Noise floor = −174 dBm/Hz + 10 · log₁₀(1,000,000 Hz) = −174 + 60 = −114 dBm

Widen the channel and the noise rises 3 dB for every doubling of bandwidth, then the receiver’s own noise figure adds on top to give the real sensitivity floor. This is the level a received signal has to clear, which is why a link budget is only finished once you have compared the received level against it.

Doing the Conversions in noIM₃

The dB conversion calculator handles the everyday work in both directions: dBm to watts and milliwatts, dB to a linear power or voltage ratio, and back again, with the 10·log and 20·log cases kept separate so you do not have to remember which applies. It is the fastest way to sanity-check a datasheet figure or a meter reading.

When you are combining the units rather than just converting them, the EIRP calculator adds transmitter power, antenna gain and feeder loss into a single radiated figure and lets you switch between dBi and dBd cleanly, so the 2.15 dB offset is handled for you. The link budget calculator carries those numbers through path loss to a received level and a fade margin, while the noise floor calculator and the signal-to-noise calculator close the loop by telling you whether that received level actually clears the noise by enough to work.

Frequently Asked Questions

How do I convert dBm to watts? Subtract 30 and divide by 10, then raise ten to that power: P (W) = 10^((dBm − 30) / 10). So +30 dBm is 1 W, +40 dBm is 10 W, and +50 dBm is 100 W. To go the other way, P (W) to dBm, use dBm = 10·log₁₀(P in watts) + 30.

What is the difference between dB and dBm? dB is a ratio with no fixed reference, so it describes a gain or a loss. dBm is an absolute power referenced to one milliwatt, so it describes a real signal level. You add a dB figure to a dBm figure and get a dBm figure; you never add two dBm figures as though they were dB.

What is the difference between dBi and dBd? Both are antenna gain, but dBi is referenced to an isotropic radiator and dBd to a half-wave dipole. A dipole has a gain of 2.15 dBi, so dBi = dBd + 2.15. Always check which reference a datasheet uses, because the 2.15 dB difference matters in a link budget.

Is 0 dBm a lot of power? No. 0 dBm is one milliwatt, a small but very common reference level. Handheld radios run around +30 to +37 dBm (1 to 5 W), while receivers routinely work with signals well below −90 dBm.

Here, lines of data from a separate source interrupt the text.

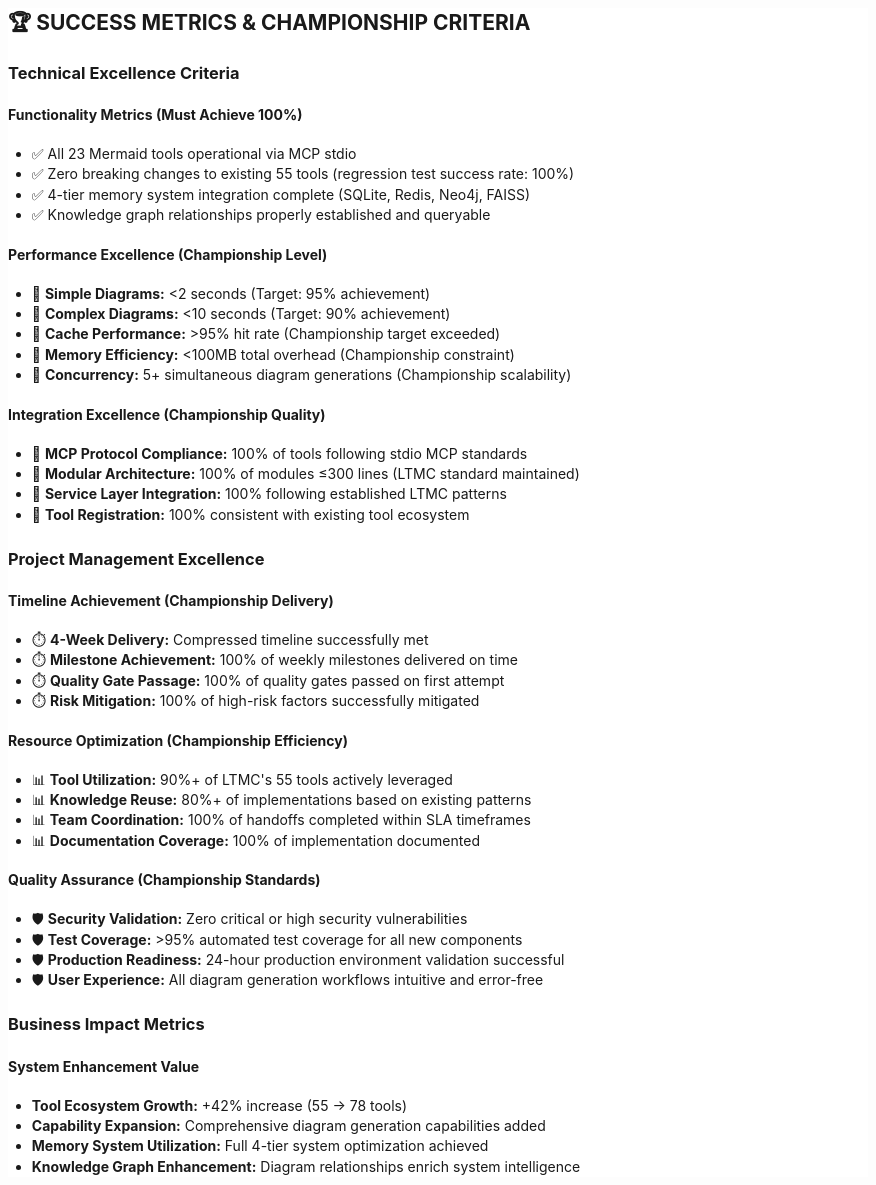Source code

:
## 🏆 SUCCESS METRICS & CHAMPIONSHIP CRITERIA

### Technical Excellence Criteria

#### **Functionality Metrics (Must Achieve 100%)**
- ✅ All 23 Mermaid tools operational via MCP stdio
- ✅ Zero breaking changes to existing 55 tools (regression test success rate: 100%)
- ✅ 4-tier memory system integration complete (SQLite, Redis, Neo4j, FAISS)
- ✅ Knowledge graph relationships properly established and queryable

#### **Performance Excellence (Championship Level)**
- 🎯 **Simple Diagrams:** <2 seconds (Target: 95% achievement)
- 🎯 **Complex Diagrams:** <10 seconds (Target: 90% achievement) 
- 🎯 **Cache Performance:** >95% hit rate (Championship target exceeded)
- 🎯 **Memory Efficiency:** <100MB total overhead (Championship constraint)
- 🎯 **Concurrency:** 5+ simultaneous diagram generations (Championship scalability)

#### **Integration Excellence (Championship Quality)**
- 🔗 **MCP Protocol Compliance:** 100% of tools following stdio MCP standards
- 🔗 **Modular Architecture:** 100% of modules ≤300 lines (LTMC standard maintained)
- 🔗 **Service Layer Integration:** 100% following established LTMC patterns
- 🔗 **Tool Registration:** 100% consistent with existing tool ecosystem

### Project Management Excellence

#### **Timeline Achievement (Championship Delivery)**
- ⏱️ **4-Week Delivery:** Compressed timeline successfully met
- ⏱️ **Milestone Achievement:** 100% of weekly milestones delivered on time
- ⏱️ **Quality Gate Passage:** 100% of quality gates passed on first attempt
- ⏱️ **Risk Mitigation:** 100% of high-risk factors successfully mitigated

#### **Resource Optimization (Championship Efficiency)**
- 📊 **Tool Utilization:** 90%+ of LTMC's 55 tools actively leveraged
- 📊 **Knowledge Reuse:** 80%+ of implementations based on existing patterns
- 📊 **Team Coordination:** 100% of handoffs completed within SLA timeframes
- 📊 **Documentation Coverage:** 100% of implementation documented

#### **Quality Assurance (Championship Standards)**
- 🛡️ **Security Validation:** Zero critical or high security vulnerabilities
- 🛡️ **Test Coverage:** >95% automated test coverage for all new components
- 🛡️ **Production Readiness:** 24-hour production environment validation successful
- 🛡️ **User Experience:** All diagram generation workflows intuitive and error-free

### Business Impact Metrics

#### **System Enhancement Value**
- **Tool Ecosystem Growth:** +42% increase (55 → 78 tools)
- **Capability Expansion:** Comprehensive diagram generation capabilities added
- **Memory System Utilization:** Full 4-tier system optimization achieved
- **Knowledge Graph Enhancement:** Diagram relationships enrich system intelligence
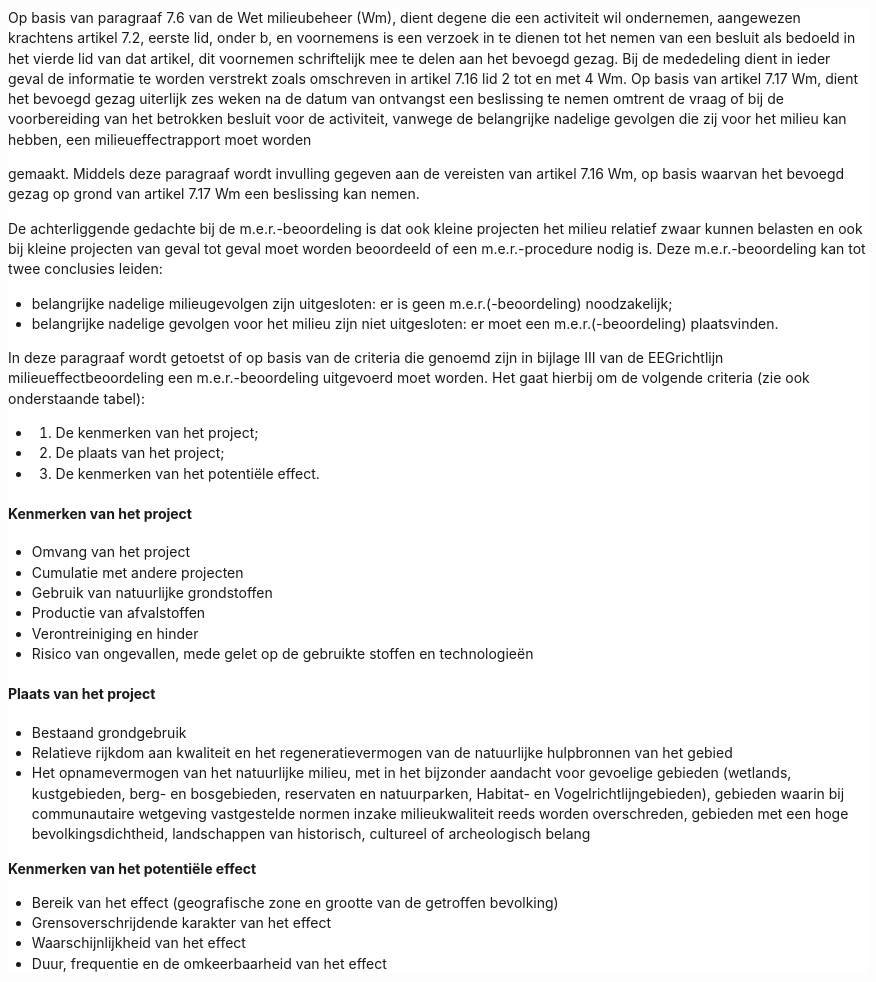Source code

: Op basis van paragraaf 7.6 van de Wet milieubeheer (Wm), dient degene die een activiteit wil ondernemen, aangewezen krachtens artikel 7.2, eerste lid, onder b, en voornemens is een verzoek in te dienen tot het nemen van een besluit als bedoeld in het vierde lid van dat artikel, dit voornemen schriftelijk mee te delen aan het bevoegd gezag. Bij de mededeling dient in ieder geval de informatie te worden verstrekt zoals omschreven in artikel 7.16 lid 2 tot en met 4 Wm. Op basis van artikel 7.17 Wm, dient het bevoegd gezag uiterlijk zes weken na de datum van ontvangst een beslissing te nemen omtrent de vraag of bij de voorbereiding van het betrokken besluit voor de activiteit, vanwege de belangrijke nadelige gevolgen die zij voor het milieu kan hebben, een milieueffectrapport moet worden

gemaakt. Middels deze paragraaf wordt invulling gegeven aan de vereisten van artikel 7.16 Wm, op basis waarvan het bevoegd gezag op grond van artikel 7.17 Wm een beslissing kan nemen.

De achterliggende gedachte bij de m.e.r.-beoordeling is dat ook kleine projecten het milieu relatief zwaar kunnen belasten en ook bij kleine projecten van geval tot geval moet worden beoordeeld of een m.e.r.-procedure nodig is. Deze m.e.r.-beoordeling kan tot twee conclusies leiden:

- belangrijke nadelige milieugevolgen zijn uitgesloten: er is geen m.e.r.(-beoordeling) noodzakelijk;
- belangrijke nadelige gevolgen voor het milieu zijn niet uitgesloten: er moet een m.e.r.(-beoordeling) plaatsvinden.

In deze paragraaf wordt getoetst of op basis van de criteria die genoemd zijn in bijlage III van de EEGrichtlijn milieueffectbeoordeling een m.e.r.-beoordeling uitgevoerd moet worden. Het gaat hierbij om de volgende criteria (zie ook onderstaande tabel):

- 1. De kenmerken van het project;
- 2. De plaats van het project;
- 3. De kenmerken van het potentiële effect.

#### **Kenmerken van het project**

- Omvang van het project
- Cumulatie met andere projecten
- Gebruik van natuurlijke grondstoffen
- Productie van afvalstoffen
- Verontreiniging en hinder
- Risico van ongevallen, mede gelet op de gebruikte stoffen en technologieën

#### **Plaats van het project**

- Bestaand grondgebruik
- Relatieve rijkdom aan kwaliteit en het regeneratievermogen van de natuurlijke hulpbronnen van het gebied
- Het opnamevermogen van het natuurlijke milieu, met in het bijzonder aandacht voor gevoelige gebieden (wetlands, kustgebieden, berg- en bosgebieden, reservaten en natuurparken, Habitat- en Vogelrichtlijngebieden), gebieden waarin bij communautaire wetgeving vastgestelde normen inzake milieukwaliteit reeds worden overschreden, gebieden met een hoge bevolkingsdichtheid, landschappen van historisch, cultureel of archeologisch belang

**Kenmerken van het potentiële effect**

- Bereik van het effect (geografische zone en grootte van de getroffen bevolking)
- Grensoverschrijdende karakter van het effect
- Waarschijnlijkheid van het effect
- Duur, frequentie en de omkeerbaarheid van het effect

Can I add two dBm values together? Not directly. Convert each to milliwatts, add them, and convert the sum back to dBm. Two equal powers combine to 3 dB above either one, so two +30 dBm signals make +33 dBm.

What does +3 dB mean? A 3 dB increase is roughly a doubling of power (and a −3 dB decrease is roughly a halving). For voltage or field strength, 3 dB is a factor of about 1.41, because amplitude uses the 20·log relationship.

What is dBc? dBc is a level measured relative to the carrier power. A spurious emission at −50 dBc is 50 dB below the carrier. It is used for harmonics, spurious products, intermodulation and phase noise, where the size relative to the wanted signal is what counts.

Key Takeaway

Remember three numbers: 0 dBm = 1 mW, +30 dBm = 1 W, and +3 dB is roughly double the power. Once those are second nature, the suffix simply names the reference, and most RF calculations come down to addition and subtraction.